Our tea plant sales are going rather briskly. I invite tea plant customers to come see us at the farm during the weeks between Thanksgiving and Christmas as this is the best time to move evergreens. This gives the new seedings time to get established before facing the heat of summer. I have been scheduling folks during this past year for these time slots and people that are serious about wanting tea bushes and are showing up on time.
As I do not mail plants around the country, customers have to come here and pick them up. This year I have had folks from as far away as Missouri to come for plants. Most are closer by. We now have had several cancelations, “We just cant make the trip at this time,” is what I have heard several times. So, if you have always dreamed about being a tea farmer plucking on waist high tea bushes on the side of a terraced mountain side, here is your chance! I have lots of one and two year seedlings ready to go with their bags packed. Call, email, or text me for an appointment.
What we do when you arrive is first, as always, you get a cup of hot, freshly brewed tea. Then I give you the sometimes hour long class on how to successfully get your new plants established. There is a real learning curve to tea growing. It is not clean row agriculture and they many not be good with your peach and apple trees. It is more like forestry that gardening. We describe soil conditions, light, covers, water, pest, and nutrients needed. We then walk out and look at the different ways we have planted plants and how we prune and maintain them. If the customer is wanting maybe 50 or so, we pull them up here at the farm. If the customer is wanting hundreds, and most do, we go to my older farm twelve miles away where the bushes are 30 feet high and we only produce plants there. One customer wanted 2000 plants which I sold her for a dollar each (yes, an amazing $1 each!) then gave her almost that many more for free.
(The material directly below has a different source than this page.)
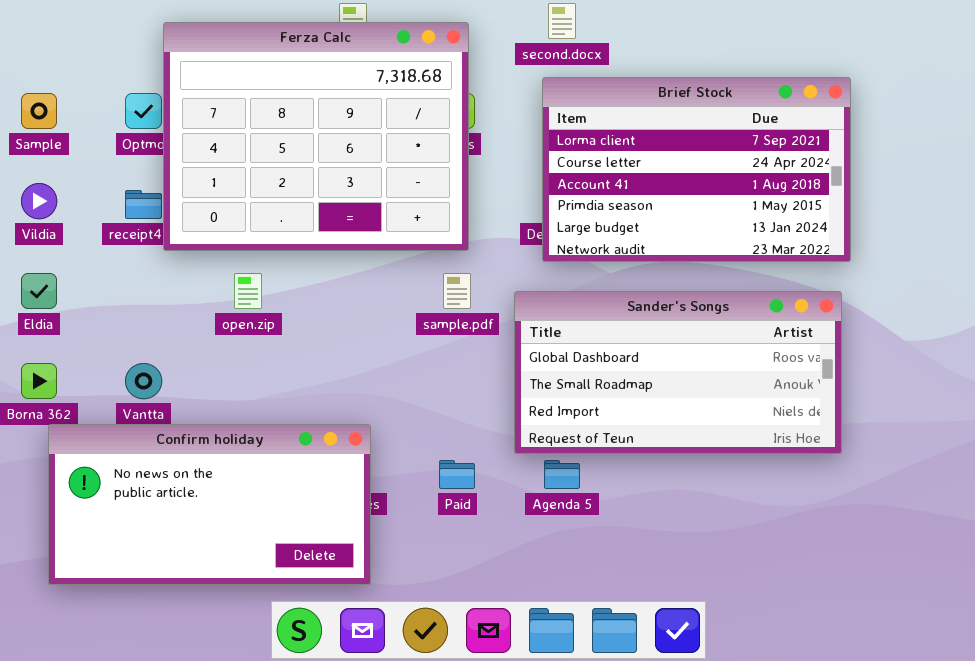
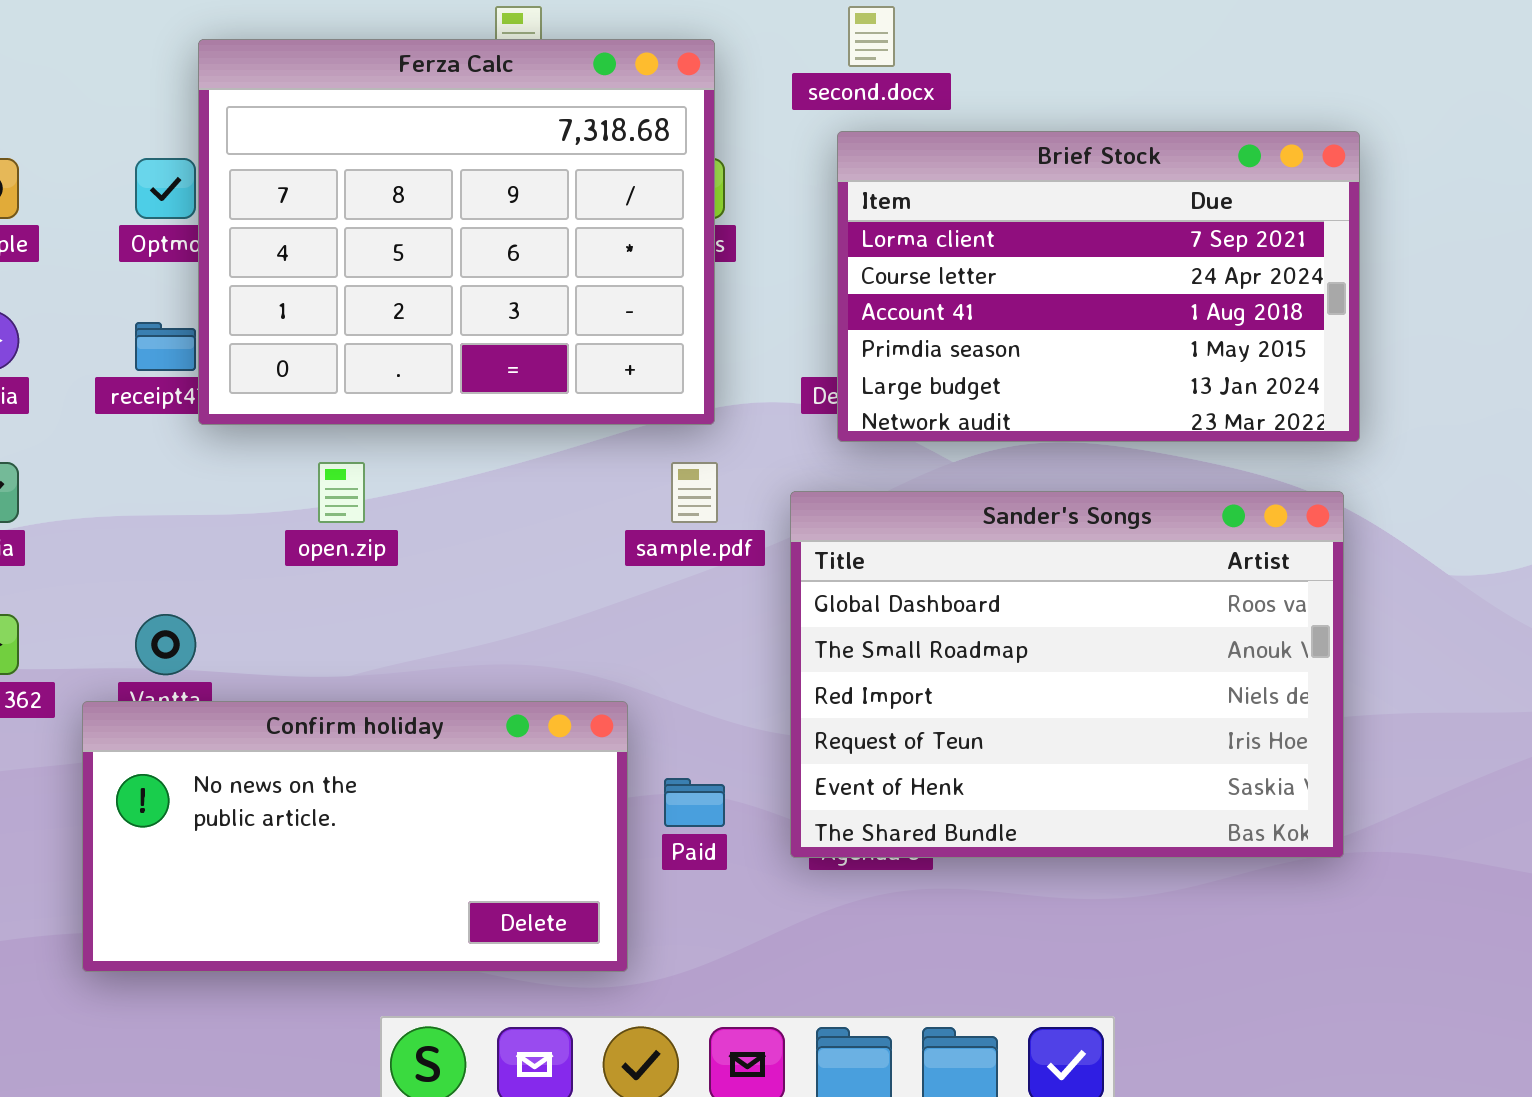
Sander's Songs: [514,291,842,454] -> [790,491,1344,858], resized
Confirm holiday: [48,424,371,585] -> [82,701,628,972], moved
I am generous like that.
These bushes at my old farm are from the original plants I recovered from the Lipton tea experiment done here in the 1970’s. The seedlings we pull up there are bare rooted, have a pedigree and are called the F2 generation. Universities and distributors are calling them “Fairhope Select,” but I did not name them that. That area that was my tea farm before I moved here 34 years ago has been my hot bed for plant production for several years now. We had a hurricane two years that has effected the area. Behind the first row of original plants there were so many large live oaks down that half the area still looks like a beaver dam with seedling production there cut in half. Also, the folks who keep the yard there love to weedeat tea plants. So what is going to happen is those F1 plants are going to sharply go up in price. Get them now at the bargain basement price. Like Janis Joplin said, “Get it while you can!”